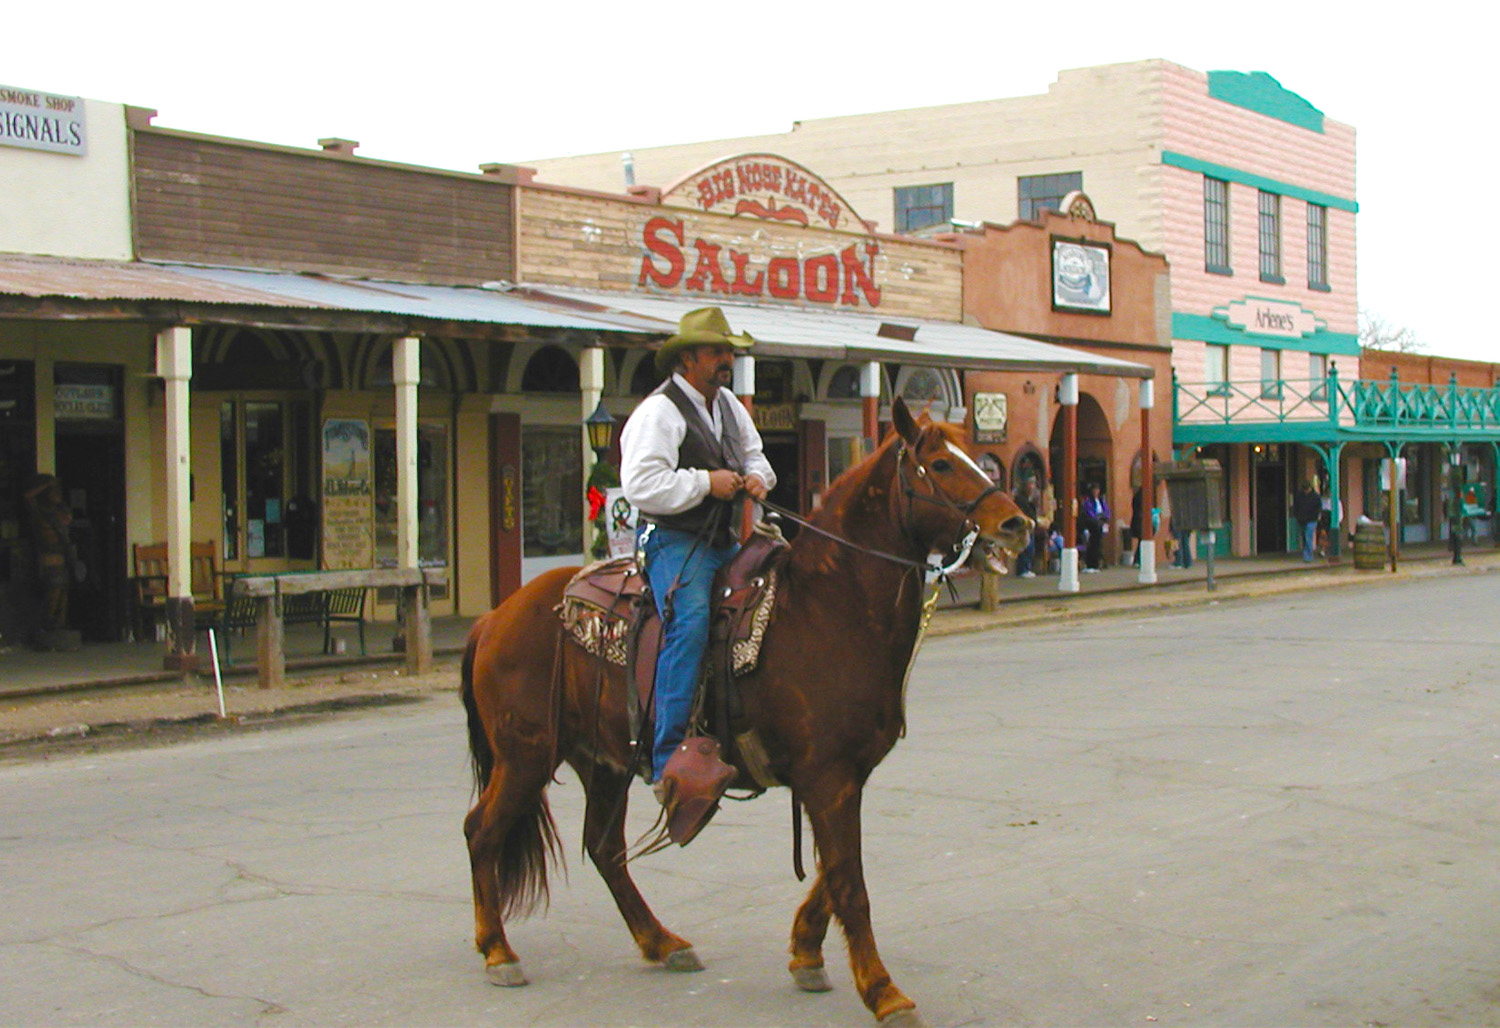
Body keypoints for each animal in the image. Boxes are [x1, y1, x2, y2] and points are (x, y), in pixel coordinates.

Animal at [462, 396, 1032, 1020]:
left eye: (975, 455)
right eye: (941, 464)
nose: (1017, 525)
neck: (828, 608)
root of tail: (496, 617)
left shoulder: (842, 776)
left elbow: (832, 873)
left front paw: (806, 951)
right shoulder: (829, 777)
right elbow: (850, 882)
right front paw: (883, 991)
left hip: (603, 760)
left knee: (604, 848)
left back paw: (661, 942)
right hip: (526, 756)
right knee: (482, 832)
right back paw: (498, 951)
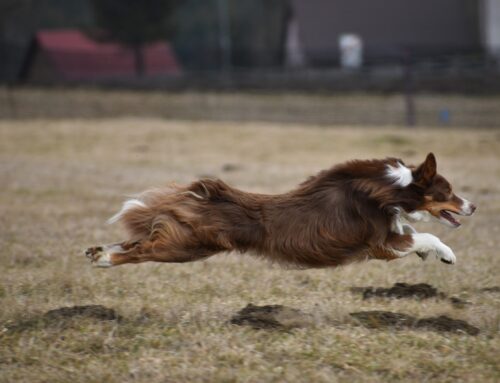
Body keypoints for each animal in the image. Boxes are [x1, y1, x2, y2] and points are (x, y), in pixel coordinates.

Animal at [86, 154, 476, 270]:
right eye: (449, 192)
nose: (473, 206)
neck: (393, 189)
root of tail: (204, 194)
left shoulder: (388, 235)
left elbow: (416, 233)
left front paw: (430, 254)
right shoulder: (381, 243)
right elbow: (425, 234)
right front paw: (446, 254)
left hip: (183, 241)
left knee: (138, 240)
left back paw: (97, 251)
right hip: (185, 246)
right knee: (141, 249)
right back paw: (105, 259)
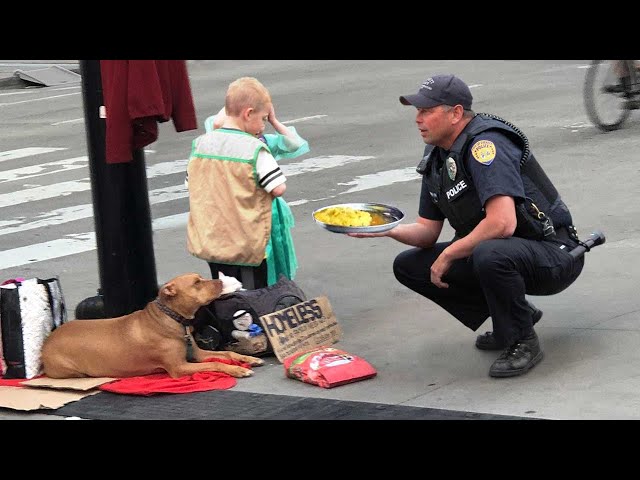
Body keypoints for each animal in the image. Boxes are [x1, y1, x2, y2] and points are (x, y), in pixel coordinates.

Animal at [41, 274, 264, 378]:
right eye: (196, 283)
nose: (220, 281)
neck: (173, 319)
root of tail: (48, 340)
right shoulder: (180, 367)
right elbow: (216, 364)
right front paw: (238, 370)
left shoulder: (197, 354)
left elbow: (227, 354)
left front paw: (248, 359)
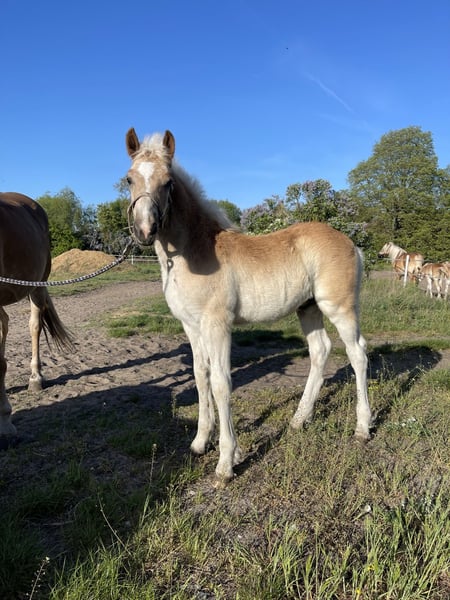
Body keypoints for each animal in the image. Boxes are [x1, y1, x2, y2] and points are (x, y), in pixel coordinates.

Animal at [125, 128, 372, 484]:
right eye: (129, 179)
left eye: (168, 182)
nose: (145, 230)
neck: (193, 252)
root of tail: (352, 243)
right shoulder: (191, 326)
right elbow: (200, 376)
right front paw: (200, 442)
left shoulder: (217, 324)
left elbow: (220, 383)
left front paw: (226, 463)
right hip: (308, 308)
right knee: (320, 351)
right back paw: (299, 420)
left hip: (339, 307)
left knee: (358, 354)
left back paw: (362, 428)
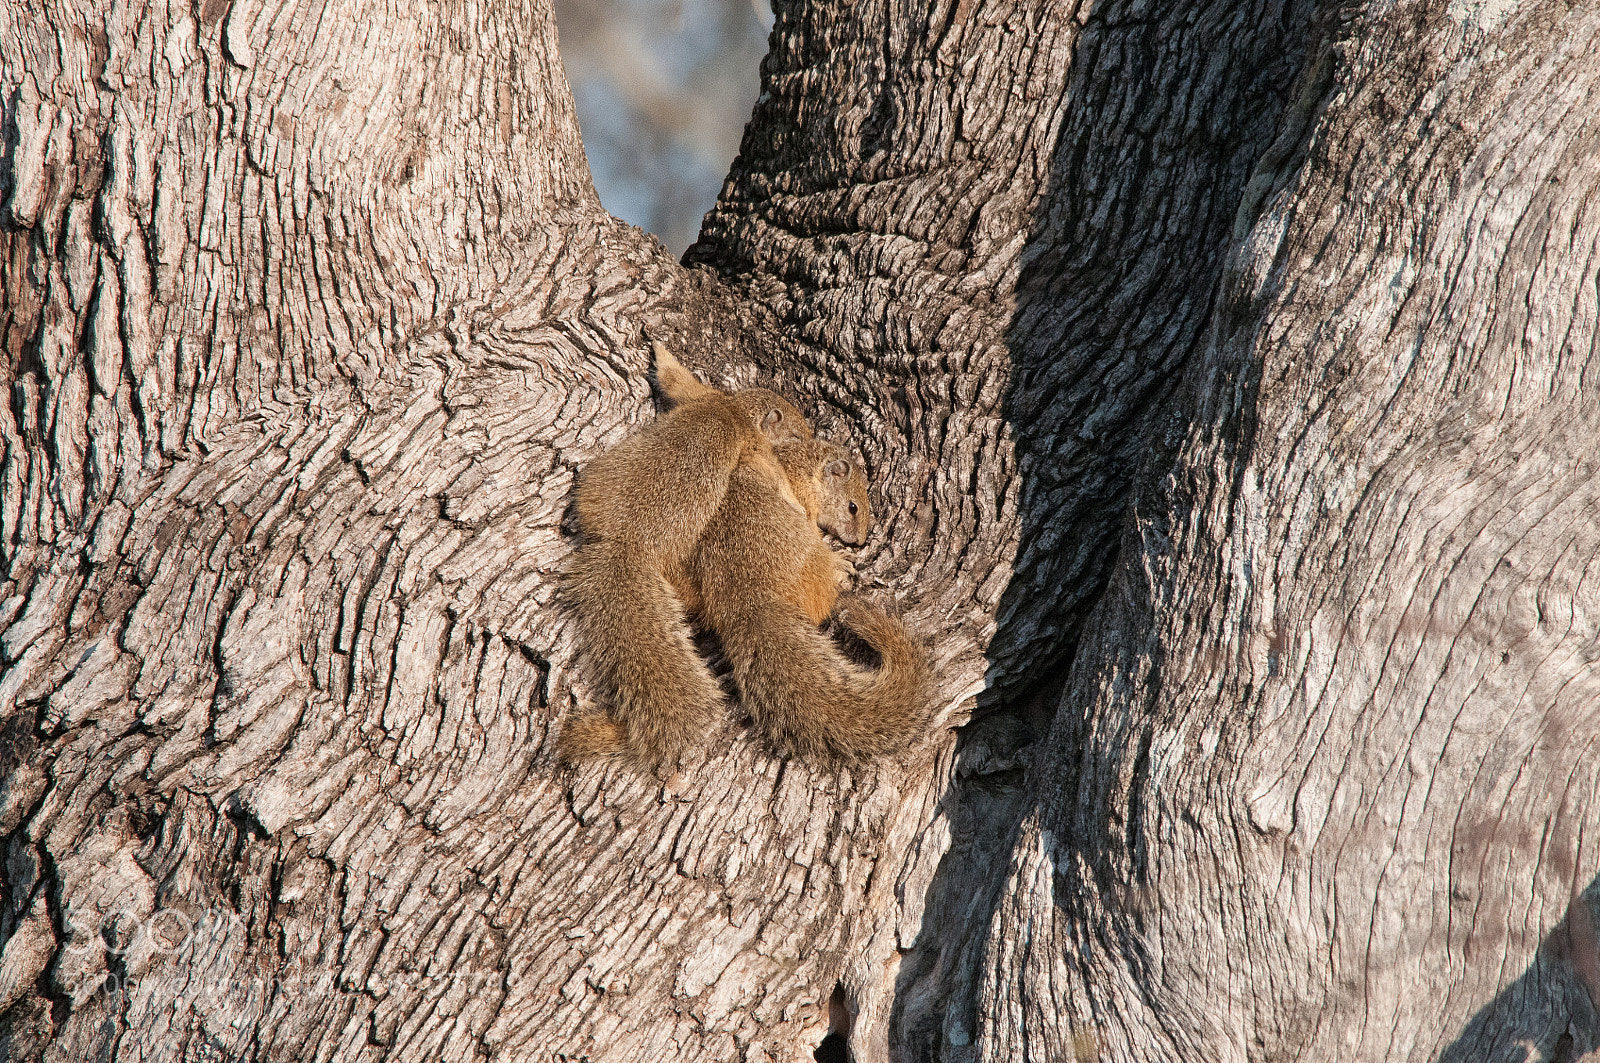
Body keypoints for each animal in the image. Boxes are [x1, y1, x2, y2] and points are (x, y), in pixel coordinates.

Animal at [562, 343, 812, 768]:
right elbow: (771, 473)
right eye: (794, 430)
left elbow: (676, 379)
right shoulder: (749, 441)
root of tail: (627, 545)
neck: (733, 409)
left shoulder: (705, 399)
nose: (811, 437)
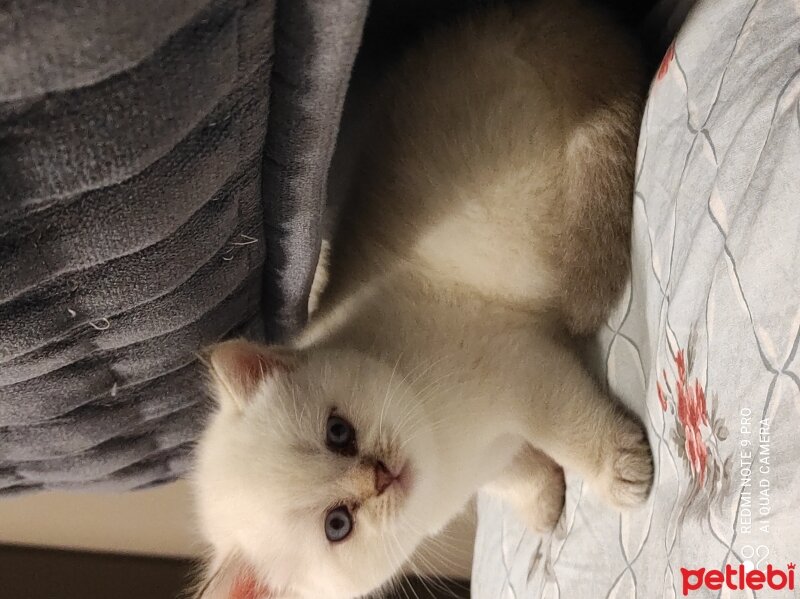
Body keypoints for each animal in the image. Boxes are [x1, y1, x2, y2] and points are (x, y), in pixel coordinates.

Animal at [192, 2, 648, 596]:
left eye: (338, 433)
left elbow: (569, 432)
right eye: (337, 525)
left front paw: (621, 473)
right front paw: (546, 506)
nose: (381, 476)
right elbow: (519, 475)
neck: (444, 455)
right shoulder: (494, 454)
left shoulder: (524, 371)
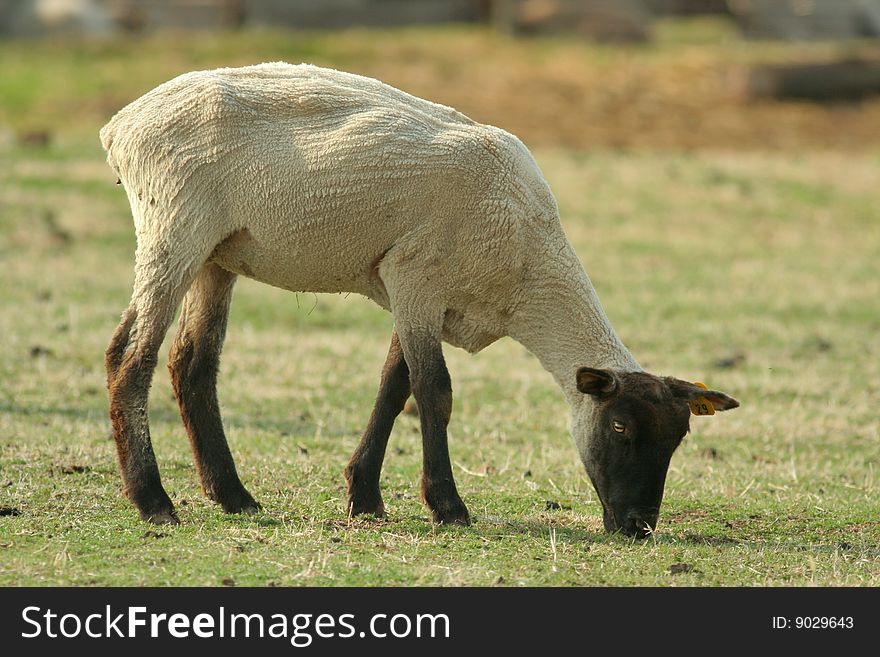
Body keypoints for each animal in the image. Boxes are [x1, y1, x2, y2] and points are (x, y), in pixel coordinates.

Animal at [99, 60, 740, 532]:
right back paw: (154, 502)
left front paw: (365, 498)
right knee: (130, 355)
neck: (529, 272)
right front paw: (448, 507)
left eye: (679, 439)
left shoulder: (420, 295)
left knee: (192, 364)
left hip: (218, 254)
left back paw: (233, 496)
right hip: (174, 226)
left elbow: (393, 386)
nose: (638, 526)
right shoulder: (416, 276)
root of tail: (122, 124)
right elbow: (434, 391)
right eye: (620, 428)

## INSTRUCTIONS TO FOLLOW:
Lines holding the string "back" must be copied out of the entries above.

## RESPONSE:
left back paw: (661, 942)
right back paw: (498, 951)
left back paw: (97, 251)
right back paw: (105, 259)
right back paw: (299, 420)
left back paw: (362, 428)
right back paw: (154, 502)
left back paw: (233, 496)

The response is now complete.